When you think of a guy with 90Kwh in the wall of his garage that sounds kinda scary, and I'm sure it can be made "illegal" with $$$ for the lobbyists. But if gasoline was invented in 2015, don't think for a moment they'd let any old dude pump it into his car at every street corner in the country. Or store 60 gallons of gasoline in a couple plastic vehicle tanks in a residential garage.


Can you tell us please how the Tesla Powerwall offerings are compelling, if not the most compelling in the home storage market for an average home?

When I run the numbers the Powerwall batteries don't make sense for what I in New Zealand would consider an average household here.

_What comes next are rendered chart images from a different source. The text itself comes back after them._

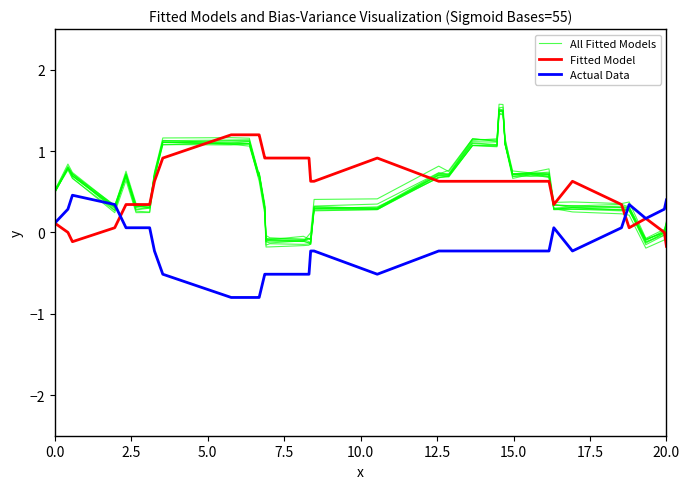

Which series has the largest total across all categories?

Fitted Model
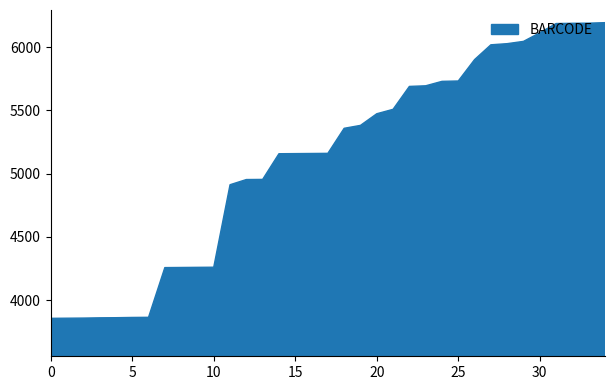

What is the maximum value shown in the chart?

6193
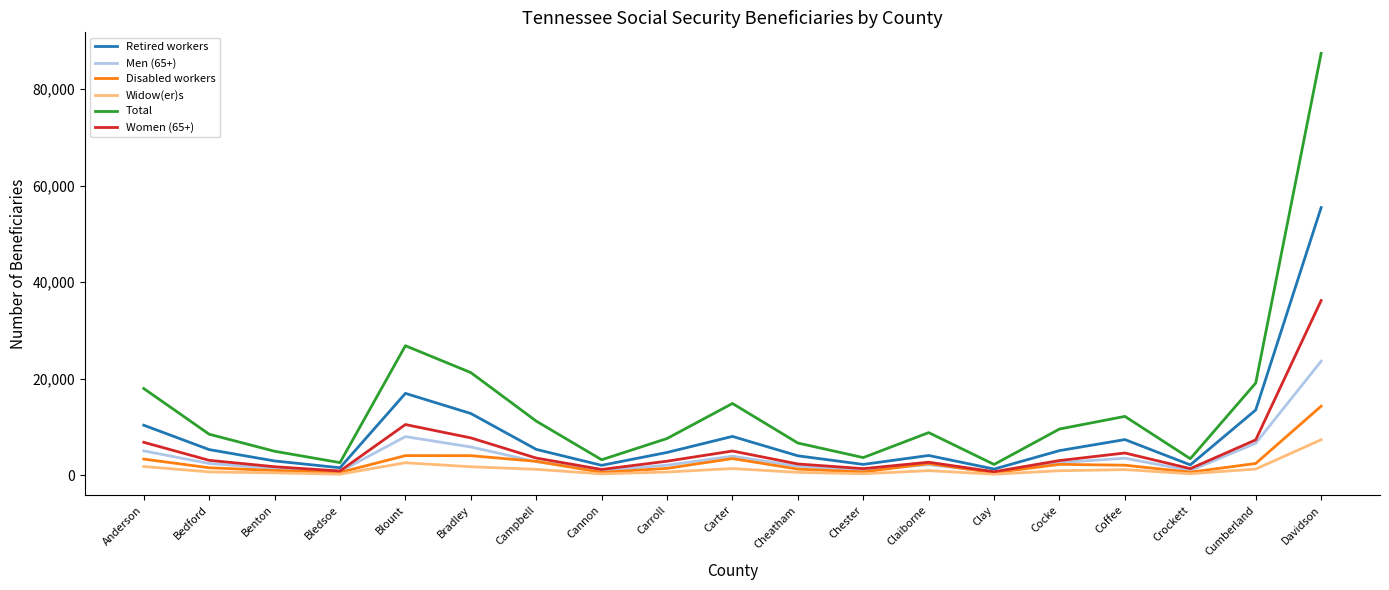

What is the maximum value shown in the chart?

87390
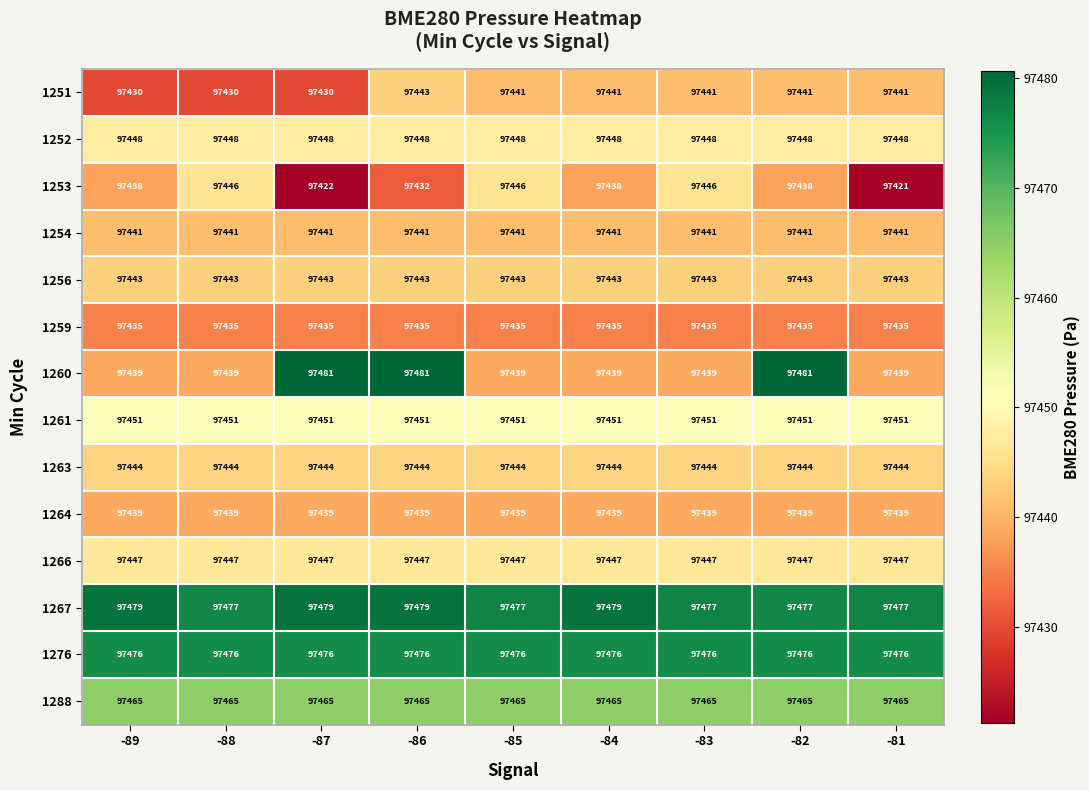

Is it true that 1276 equals 97476 at -86?

True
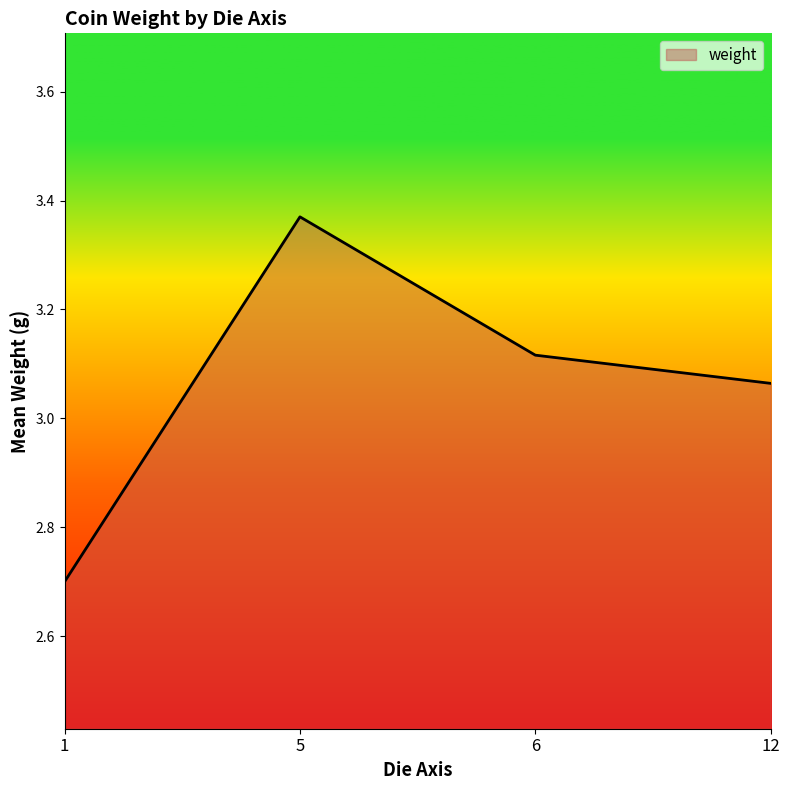

Is it true that the value at 6 is 1.5?

False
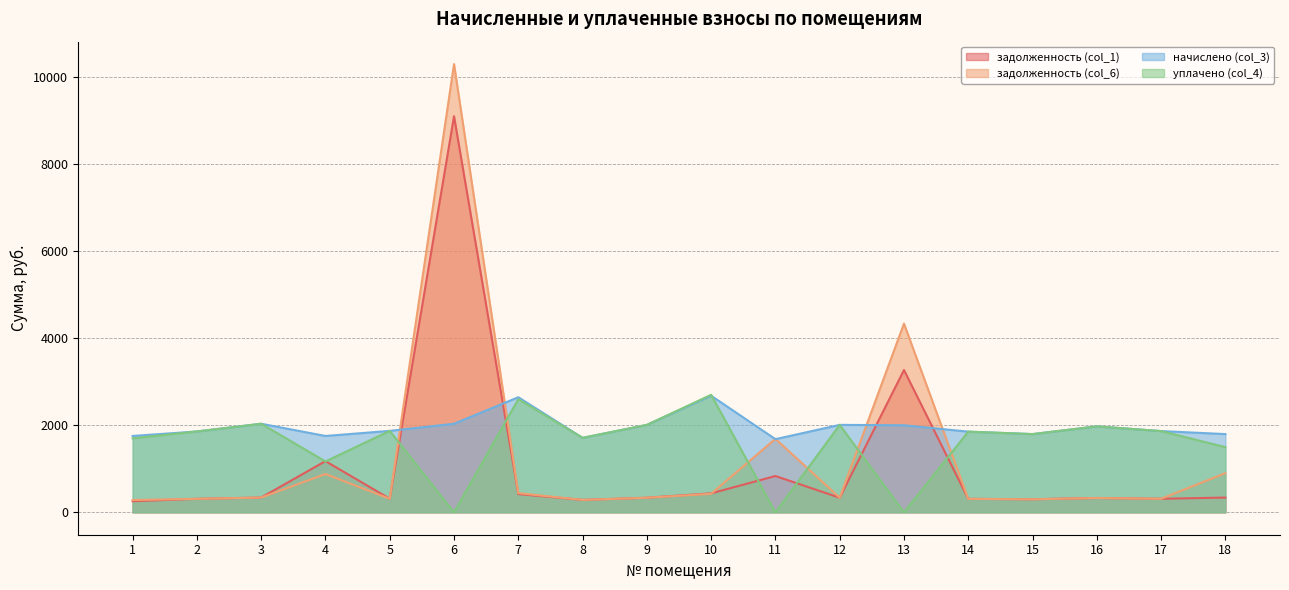

Which series has the largest total across all categories?

начислено (col_3)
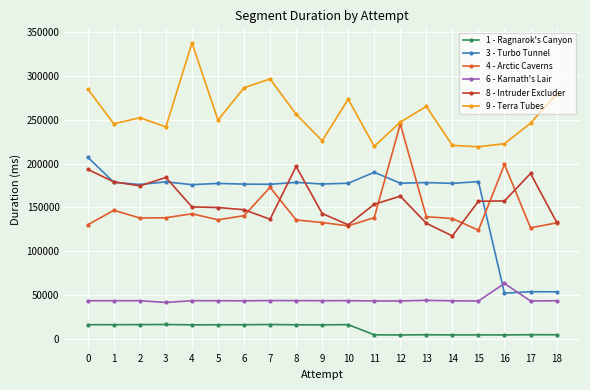

Which series has the largest total across all categories?

9 - Terra Tubes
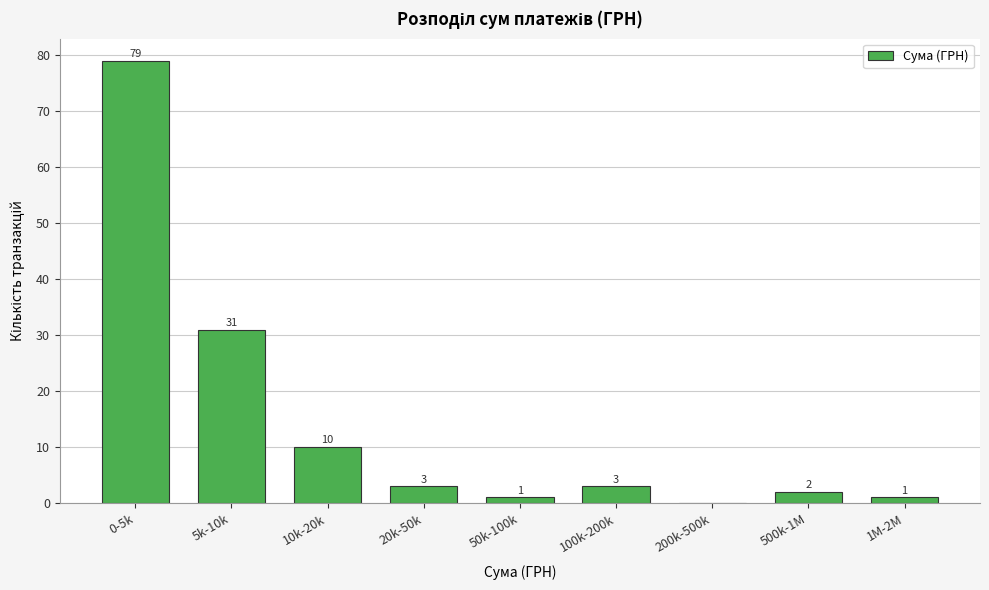

Reading left to right, transcribe all the data shown in this chart.

0-5k=79	5k-10k=31	10k-20k=10	20k-50k=3	50k-100k=1	100k-200k=3	200k-500k=0	500k-1M=2	1M-2M=1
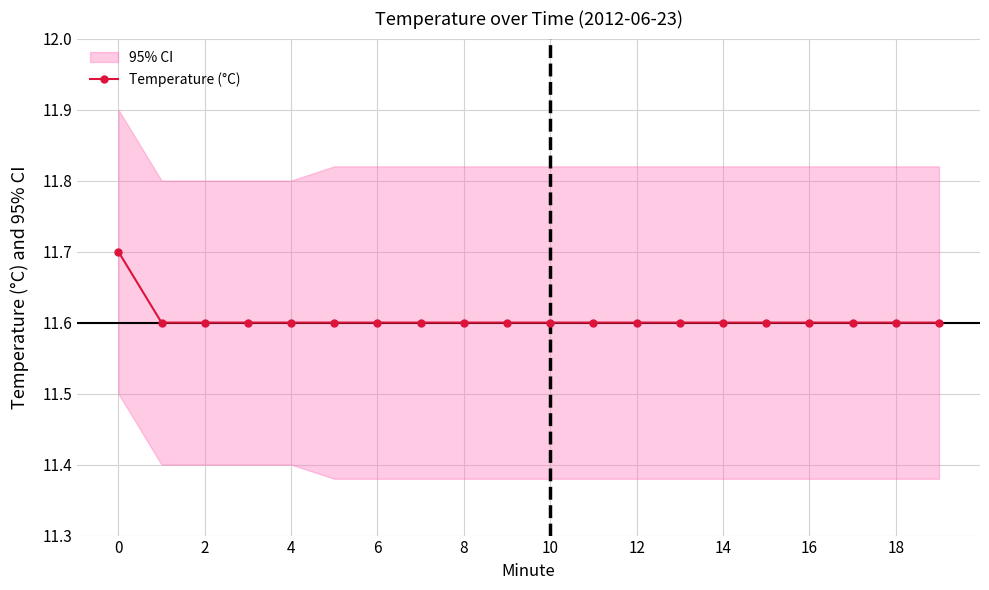

The value of Temperature (°C) at 18 is 11.6. True or false?

True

I don't know what the average US household peak loads, 'lecky cost (including any fixed charges amortised over the average yearly usage) and daily usage would be.

Even if these Powerwall batteries, noticeably not sold with inverters and with discharge rates far below what an average household would need to meet peak loads, so can only smooth some of utility companies peaks, are targeted squarely at grid connected households either with solar and no storage, or without solar but thinking of going that way, there are far higher cycling and with greater load servicing storage options that amortized over the kWh over their lifetimes, would surely be less $ per kWh than the Powerwall options.